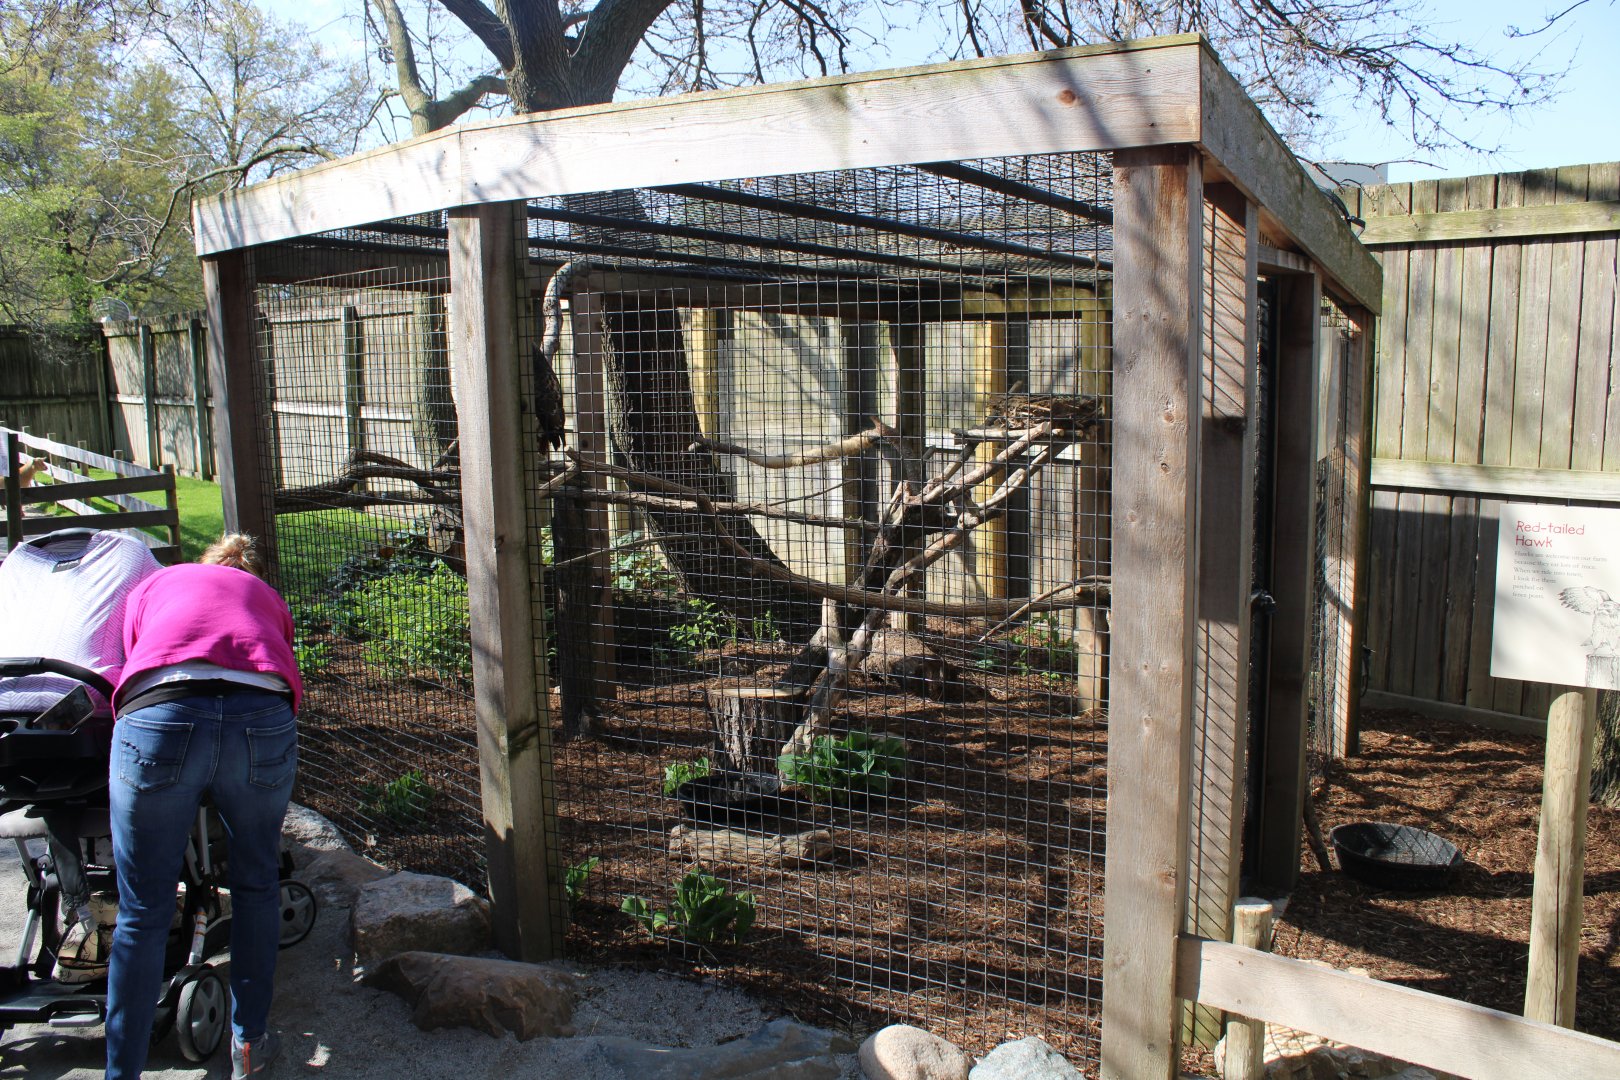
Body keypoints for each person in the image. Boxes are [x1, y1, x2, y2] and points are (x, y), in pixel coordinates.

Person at [105, 533, 301, 1079]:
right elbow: (282, 659)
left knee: (142, 910)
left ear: (204, 561)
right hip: (259, 714)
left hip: (161, 711)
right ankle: (249, 1049)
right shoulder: (265, 596)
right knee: (257, 883)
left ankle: (123, 1072)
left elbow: (134, 653)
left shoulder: (158, 582)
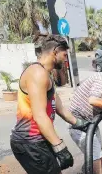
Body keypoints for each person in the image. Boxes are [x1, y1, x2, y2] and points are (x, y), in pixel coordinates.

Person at [10, 34, 90, 174]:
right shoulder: (37, 73)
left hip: (38, 140)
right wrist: (60, 147)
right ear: (55, 51)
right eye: (65, 55)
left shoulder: (46, 74)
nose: (66, 60)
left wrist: (79, 122)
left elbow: (59, 108)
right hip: (29, 142)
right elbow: (40, 115)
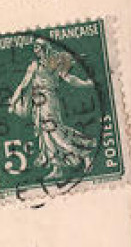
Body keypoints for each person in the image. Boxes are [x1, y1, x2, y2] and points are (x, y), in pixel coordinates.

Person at [8, 38, 96, 179]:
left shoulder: (54, 63)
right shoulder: (34, 65)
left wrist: (86, 84)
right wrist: (13, 102)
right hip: (38, 103)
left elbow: (69, 78)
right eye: (35, 47)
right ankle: (57, 168)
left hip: (49, 101)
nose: (35, 50)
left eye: (38, 47)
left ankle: (84, 154)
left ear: (44, 48)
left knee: (55, 132)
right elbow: (23, 85)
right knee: (46, 135)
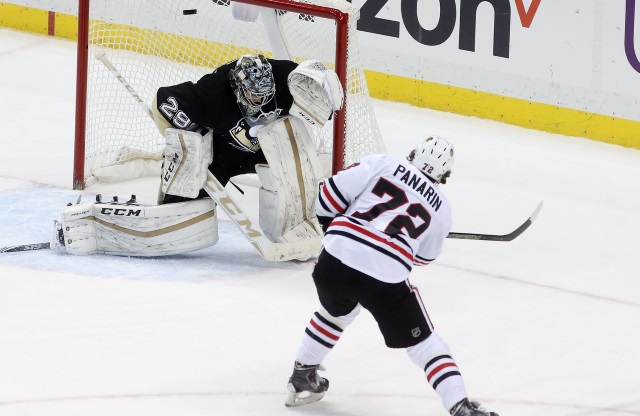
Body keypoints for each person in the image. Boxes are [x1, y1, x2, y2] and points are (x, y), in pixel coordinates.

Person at [284, 136, 499, 416]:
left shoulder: (383, 163)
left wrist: (336, 229)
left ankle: (302, 375)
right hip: (382, 277)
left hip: (334, 260)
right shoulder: (442, 210)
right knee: (424, 344)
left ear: (412, 154)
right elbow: (423, 258)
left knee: (334, 313)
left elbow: (329, 194)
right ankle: (460, 406)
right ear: (445, 174)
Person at [52, 54, 343, 257]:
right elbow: (165, 100)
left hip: (268, 149)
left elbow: (313, 84)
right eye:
===
● **TASK STATEMENT**:
Each record above has to be written out again in full, but its pictures must not be.

● **ANSWER SECTION**:
Body keypoints for each person in the image. Boxes are [x1, y1, x2, y2] and points are (x, y), in pixel coordinates.

Person at [105, 533, 301, 1079]:
right elbow: (282, 659)
left knee: (142, 910)
left ear: (204, 561)
right hip: (259, 714)
left hip: (161, 711)
right ankle: (249, 1049)
right shoulder: (265, 596)
right knee: (257, 883)
left ankle: (123, 1072)
left elbow: (134, 653)
left shoulder: (158, 582)
Body keypoints for each person in the image. Boxes are [x1, y1, x2, y2] and points are (x, y), in pixel coordinates.

Person at [10, 34, 90, 174]:
right shoulder: (37, 73)
left hip: (38, 140)
right wrist: (60, 147)
right ear: (55, 51)
right eye: (65, 55)
left shoulder: (46, 74)
nose: (66, 60)
left wrist: (79, 122)
left elbow: (59, 108)
right hip: (29, 142)
right elbow: (40, 115)
Body keypoints for each person in the image. Boxes are [x1, y1, x2, y2] and points are (x, y), in pixel coordinates.

Person at [8, 38, 96, 179]:
left shoulder: (54, 63)
right shoulder: (34, 65)
left wrist: (86, 84)
right wrist: (13, 102)
right hip: (38, 103)
left elbow: (69, 78)
right eye: (35, 47)
right ankle: (57, 168)
left hip: (49, 101)
nose: (35, 50)
left eye: (38, 47)
left ankle: (84, 154)
left ear: (44, 48)
left knee: (55, 132)
right elbow: (23, 85)
right knee: (46, 135)
Body keypoints for each person in the image. Boxes are [x1, y1, x2, y2] and points are (x, y), in pixel coordinates.

Person at [284, 136, 499, 416]:
left shoulder: (383, 163)
left wrist: (336, 229)
left ankle: (302, 375)
right hip: (382, 277)
left hip: (334, 260)
right shoulder: (442, 210)
right knee: (424, 344)
left ear: (412, 154)
right elbow: (423, 258)
left knee: (334, 313)
left elbow: (329, 194)
right ankle: (460, 406)
right ear: (445, 174)
Person at [52, 54, 343, 257]:
right elbow: (165, 100)
left hip: (268, 149)
left elbow: (313, 84)
right eye:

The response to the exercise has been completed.